What you need to do:
Repeat the listing that follows, character for character, minus the pictures.

--- The input ---

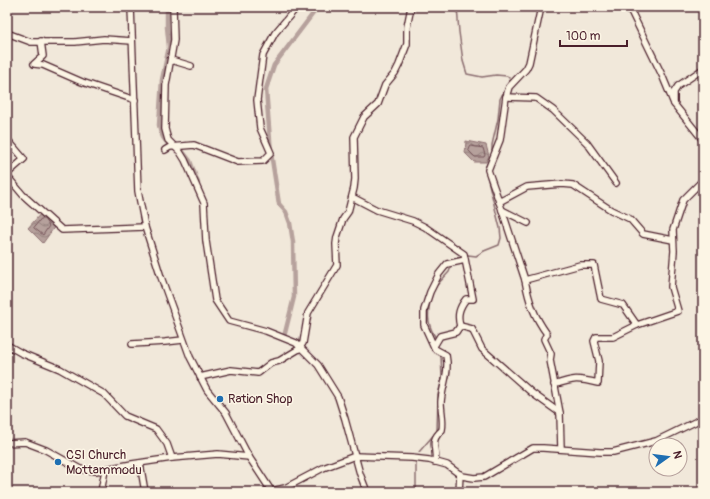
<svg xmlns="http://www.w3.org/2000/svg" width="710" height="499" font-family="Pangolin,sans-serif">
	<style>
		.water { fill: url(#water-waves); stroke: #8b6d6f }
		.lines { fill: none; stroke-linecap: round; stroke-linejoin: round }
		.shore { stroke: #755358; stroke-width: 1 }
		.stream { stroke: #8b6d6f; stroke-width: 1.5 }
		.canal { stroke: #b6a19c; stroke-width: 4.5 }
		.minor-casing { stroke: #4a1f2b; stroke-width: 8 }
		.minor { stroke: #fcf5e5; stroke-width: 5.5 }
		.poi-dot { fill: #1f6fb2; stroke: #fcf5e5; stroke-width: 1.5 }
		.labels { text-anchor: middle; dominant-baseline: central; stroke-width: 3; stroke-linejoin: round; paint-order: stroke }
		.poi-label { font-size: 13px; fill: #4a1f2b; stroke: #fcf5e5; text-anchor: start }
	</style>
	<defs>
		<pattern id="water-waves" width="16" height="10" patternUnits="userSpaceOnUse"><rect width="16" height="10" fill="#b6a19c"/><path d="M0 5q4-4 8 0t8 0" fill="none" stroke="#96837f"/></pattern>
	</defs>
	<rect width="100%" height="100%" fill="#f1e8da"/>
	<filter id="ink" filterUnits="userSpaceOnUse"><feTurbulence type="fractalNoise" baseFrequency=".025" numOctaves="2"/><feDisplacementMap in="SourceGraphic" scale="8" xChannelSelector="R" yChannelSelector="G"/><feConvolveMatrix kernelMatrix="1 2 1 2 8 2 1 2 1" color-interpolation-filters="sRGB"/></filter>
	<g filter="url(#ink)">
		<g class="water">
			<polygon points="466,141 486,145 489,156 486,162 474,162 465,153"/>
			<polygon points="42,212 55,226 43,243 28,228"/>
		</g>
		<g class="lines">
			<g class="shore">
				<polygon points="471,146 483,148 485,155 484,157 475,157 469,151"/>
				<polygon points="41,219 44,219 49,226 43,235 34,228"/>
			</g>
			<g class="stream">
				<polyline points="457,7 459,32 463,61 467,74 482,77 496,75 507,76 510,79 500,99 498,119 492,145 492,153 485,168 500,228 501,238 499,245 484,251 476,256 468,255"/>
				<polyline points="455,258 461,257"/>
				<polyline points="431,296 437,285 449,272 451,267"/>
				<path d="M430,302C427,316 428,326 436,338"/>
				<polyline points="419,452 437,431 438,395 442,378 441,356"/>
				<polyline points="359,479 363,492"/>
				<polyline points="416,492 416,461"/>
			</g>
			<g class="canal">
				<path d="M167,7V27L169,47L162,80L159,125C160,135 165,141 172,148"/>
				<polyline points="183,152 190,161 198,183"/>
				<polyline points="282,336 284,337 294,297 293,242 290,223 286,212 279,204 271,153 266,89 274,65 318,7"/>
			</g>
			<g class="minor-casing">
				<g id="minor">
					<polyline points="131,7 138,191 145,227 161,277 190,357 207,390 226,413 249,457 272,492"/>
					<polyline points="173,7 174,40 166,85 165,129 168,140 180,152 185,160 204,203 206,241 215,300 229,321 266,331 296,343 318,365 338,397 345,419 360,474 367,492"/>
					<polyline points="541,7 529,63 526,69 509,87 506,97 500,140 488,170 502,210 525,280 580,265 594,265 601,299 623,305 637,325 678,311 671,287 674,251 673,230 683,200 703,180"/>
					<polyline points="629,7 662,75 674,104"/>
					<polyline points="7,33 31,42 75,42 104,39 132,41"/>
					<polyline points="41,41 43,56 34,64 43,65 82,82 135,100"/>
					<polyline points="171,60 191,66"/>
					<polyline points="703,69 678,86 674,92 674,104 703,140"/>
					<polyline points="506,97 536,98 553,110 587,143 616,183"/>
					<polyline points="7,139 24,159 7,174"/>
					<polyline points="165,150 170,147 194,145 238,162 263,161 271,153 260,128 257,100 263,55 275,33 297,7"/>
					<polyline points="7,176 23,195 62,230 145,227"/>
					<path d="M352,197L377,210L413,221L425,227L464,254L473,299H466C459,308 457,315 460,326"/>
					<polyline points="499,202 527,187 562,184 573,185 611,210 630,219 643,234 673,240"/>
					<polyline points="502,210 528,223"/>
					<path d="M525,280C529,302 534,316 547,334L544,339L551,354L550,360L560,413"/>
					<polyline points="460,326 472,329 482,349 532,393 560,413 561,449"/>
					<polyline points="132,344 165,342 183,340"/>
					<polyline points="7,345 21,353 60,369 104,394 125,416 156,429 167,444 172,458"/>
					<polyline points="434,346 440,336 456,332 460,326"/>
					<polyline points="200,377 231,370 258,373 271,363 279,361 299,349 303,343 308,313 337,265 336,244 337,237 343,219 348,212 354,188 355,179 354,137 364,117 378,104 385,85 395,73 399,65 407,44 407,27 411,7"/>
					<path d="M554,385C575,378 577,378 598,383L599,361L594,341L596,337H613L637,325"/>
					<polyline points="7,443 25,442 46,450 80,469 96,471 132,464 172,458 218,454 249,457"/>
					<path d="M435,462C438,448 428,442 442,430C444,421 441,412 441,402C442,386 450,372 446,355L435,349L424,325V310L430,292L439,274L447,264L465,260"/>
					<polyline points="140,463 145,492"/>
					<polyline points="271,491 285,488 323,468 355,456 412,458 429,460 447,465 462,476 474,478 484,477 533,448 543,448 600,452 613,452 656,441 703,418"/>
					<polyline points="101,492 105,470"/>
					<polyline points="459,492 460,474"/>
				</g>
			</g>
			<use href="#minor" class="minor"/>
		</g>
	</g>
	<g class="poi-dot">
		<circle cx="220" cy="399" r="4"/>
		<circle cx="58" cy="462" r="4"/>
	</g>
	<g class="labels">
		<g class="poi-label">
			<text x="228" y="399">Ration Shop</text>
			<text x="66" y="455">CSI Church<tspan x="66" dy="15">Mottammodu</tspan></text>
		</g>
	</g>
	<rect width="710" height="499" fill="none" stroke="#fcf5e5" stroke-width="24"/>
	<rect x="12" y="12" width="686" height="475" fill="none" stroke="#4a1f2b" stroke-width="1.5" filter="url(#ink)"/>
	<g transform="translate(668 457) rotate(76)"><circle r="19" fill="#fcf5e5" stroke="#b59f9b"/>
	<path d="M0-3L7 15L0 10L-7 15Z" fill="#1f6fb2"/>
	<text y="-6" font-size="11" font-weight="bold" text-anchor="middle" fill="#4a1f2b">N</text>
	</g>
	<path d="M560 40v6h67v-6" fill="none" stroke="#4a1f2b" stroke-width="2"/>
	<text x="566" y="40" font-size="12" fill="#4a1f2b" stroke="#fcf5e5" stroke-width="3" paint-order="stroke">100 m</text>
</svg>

---

Output of the task:
<svg xmlns="http://www.w3.org/2000/svg" width="710" height="499" font-family="Pangolin,sans-serif">
	<style>
		.water { fill: url(#water-waves); stroke: #8b6d6f }
		.lines { fill: none; stroke-linecap: round; stroke-linejoin: round }
		.shore { stroke: #755358; stroke-width: 1 }
		.stream { stroke: #8b6d6f; stroke-width: 1.5 }
		.canal { stroke: #b6a19c; stroke-width: 4.5 }
		.minor-casing { stroke: #4a1f2b; stroke-width: 8 }
		.minor { stroke: #fcf5e5; stroke-width: 5.5 }
		.poi-dot { fill: #1f6fb2; stroke: #fcf5e5; stroke-width: 1.5 }
		.labels { text-anchor: middle; dominant-baseline: central; stroke-width: 3; stroke-linejoin: round; paint-order: stroke }
		.poi-label { font-size: 13px; fill: #4a1f2b; stroke: #fcf5e5; text-anchor: start }
	</style>
	<defs>
		<pattern id="water-waves" width="16" height="10" patternUnits="userSpaceOnUse"><rect width="16" height="10" fill="#b6a19c"/><path d="M0 5q4-4 8 0t8 0" fill="none" stroke="#96837f"/></pattern>
	</defs>
	<rect width="100%" height="100%" fill="#f1e8da"/>
	<filter id="ink" filterUnits="userSpaceOnUse"><feTurbulence type="fractalNoise" baseFrequency=".025" numOctaves="2"/><feDisplacementMap in="SourceGraphic" scale="8" xChannelSelector="R" yChannelSelector="G"/><feConvolveMatrix kernelMatrix="1 2 1 2 8 2 1 2 1" color-interpolation-filters="sRGB"/></filter>
	<g filter="url(#ink)">
		<g class="water">
			<polygon points="466,141 486,145 489,156 486,162 474,162 465,153"/>
			<polygon points="42,212 55,226 43,243 28,228"/>
		</g>
		<g class="lines">
			<g class="shore">
				<polygon points="471,146 483,148 485,155 484,157 475,157 469,151"/>
				<polygon points="41,219 44,219 49,226 43,235 34,228"/>
			</g>
			<g class="stream">
				<polyline points="457,7 459,32 463,61 467,74 482,77 496,75 507,76 510,79 500,99 498,119 492,145 492,153 485,168 500,228 501,238 499,245 484,251 476,256 468,255"/>
				<polyline points="455,258 461,257"/>
				<polyline points="431,296 437,285 449,272 451,267"/>
				<path d="M430,302C427,316 428,326 436,338"/>
				<polyline points="419,452 437,431 438,395 442,378 441,356"/>
				<polyline points="359,479 363,492"/>
				<polyline points="416,492 416,461"/>
			</g>
			<g class="canal">
				<path d="M167,7V27L169,47L162,80L159,125C160,135 165,141 172,148"/>
				<polyline points="183,152 190,161 198,183"/>
				<polyline points="282,336 284,337 294,297 293,242 290,223 286,212 279,204 271,153 266,89 274,65 318,7"/>
			</g>
			<g class="minor-casing">
				<g id="minor">
					<polyline points="131,7 138,191 145,227 161,277 190,357 207,390 226,413 249,457 272,492"/>
					<polyline points="173,7 174,40 166,85 165,129 168,140 180,152 185,160 204,203 206,241 215,300 229,321 266,331 296,343 318,365 338,397 345,419 360,474 367,492"/>
					<polyline points="541,7 529,63 526,69 509,87 506,97 500,140 488,170 502,210 525,280 580,265 594,265 601,299 623,305 637,325 678,311 671,287 674,251 673,230 683,200 703,180"/>
					<polyline points="629,7 662,75 674,104"/>
					<polyline points="7,33 31,42 75,42 104,39 132,41"/>
					<polyline points="41,41 43,56 34,64 43,65 82,82 135,100"/>
					<polyline points="171,60 191,66"/>
					<polyline points="703,69 678,86 674,92 674,104 703,140"/>
					<polyline points="506,97 536,98 553,110 587,143 616,183"/>
					<polyline points="7,139 24,159 7,174"/>
					<polyline points="165,150 170,147 194,145 238,162 263,161 271,153 260,128 257,100 263,55 275,33 297,7"/>
					<polyline points="7,176 23,195 62,230 145,227"/>
					<path d="M352,197L377,210L413,221L425,227L464,254L473,299H466C459,308 457,315 460,326"/>
					<polyline points="499,202 527,187 562,184 573,185 611,210 630,219 643,234 673,240"/>
					<polyline points="502,210 528,223"/>
					<path d="M525,280C529,302 534,316 547,334L544,339L551,354L550,360L560,413"/>
					<polyline points="460,326 472,329 482,349 532,393 560,413 561,449"/>
					<polyline points="132,344 165,342 183,340"/>
					<polyline points="7,345 21,353 60,369 104,394 125,416 156,429 167,444 172,458"/>
					<polyline points="434,346 440,336 456,332 460,326"/>
					<polyline points="200,377 231,370 258,373 271,363 279,361 299,349 303,343 308,313 337,265 336,244 337,237 343,219 348,212 354,188 355,179 354,137 364,117 378,104 385,85 395,73 399,65 407,44 407,27 411,7"/>
					<path d="M554,385C575,378 577,378 598,383L599,361L594,341L596,337H613L637,325"/>
					<polyline points="7,443 25,442 46,450 80,469 96,471 132,464 172,458 218,454 249,457"/>
					<path d="M435,462C438,448 428,442 442,430C444,421 441,412 441,402C442,386 450,372 446,355L435,349L424,325V310L430,292L439,274L447,264L465,260"/>
					<polyline points="140,463 145,492"/>
					<polyline points="271,491 285,488 323,468 355,456 412,458 429,460 447,465 462,476 474,478 484,477 533,448 543,448 600,452 613,452 656,441 703,418"/>
					<polyline points="101,492 105,470"/>
					<polyline points="459,492 460,474"/>
				</g>
			</g>
			<use href="#minor" class="minor"/>
		</g>
	</g>
	<g class="poi-dot">
		<circle cx="220" cy="399" r="4"/>
		<circle cx="58" cy="462" r="4"/>
	</g>
	<g class="labels">
		<g class="poi-label">
			<text x="228" y="399">Ration Shop</text>
			<text x="66" y="455">CSI Church<tspan x="66" dy="15">Mottammodu</tspan></text>
		</g>
	</g>
	<rect width="710" height="499" fill="none" stroke="#fcf5e5" stroke-width="24"/>
	<rect x="12" y="12" width="686" height="475" fill="none" stroke="#4a1f2b" stroke-width="1.5" filter="url(#ink)"/>
	<g transform="translate(668 457) rotate(76)"><circle r="19" fill="#fcf5e5" stroke="#b59f9b"/>
	<path d="M0-3L7 15L0 10L-7 15Z" fill="#1f6fb2"/>
	<text y="-6" font-size="11" font-weight="bold" text-anchor="middle" fill="#4a1f2b">N</text>
	</g>
	<path d="M560 40v6h67v-6" fill="none" stroke="#4a1f2b" stroke-width="2"/>
	<text x="566" y="40" font-size="12" fill="#4a1f2b" stroke="#fcf5e5" stroke-width="3" paint-order="stroke">100 m</text>
</svg>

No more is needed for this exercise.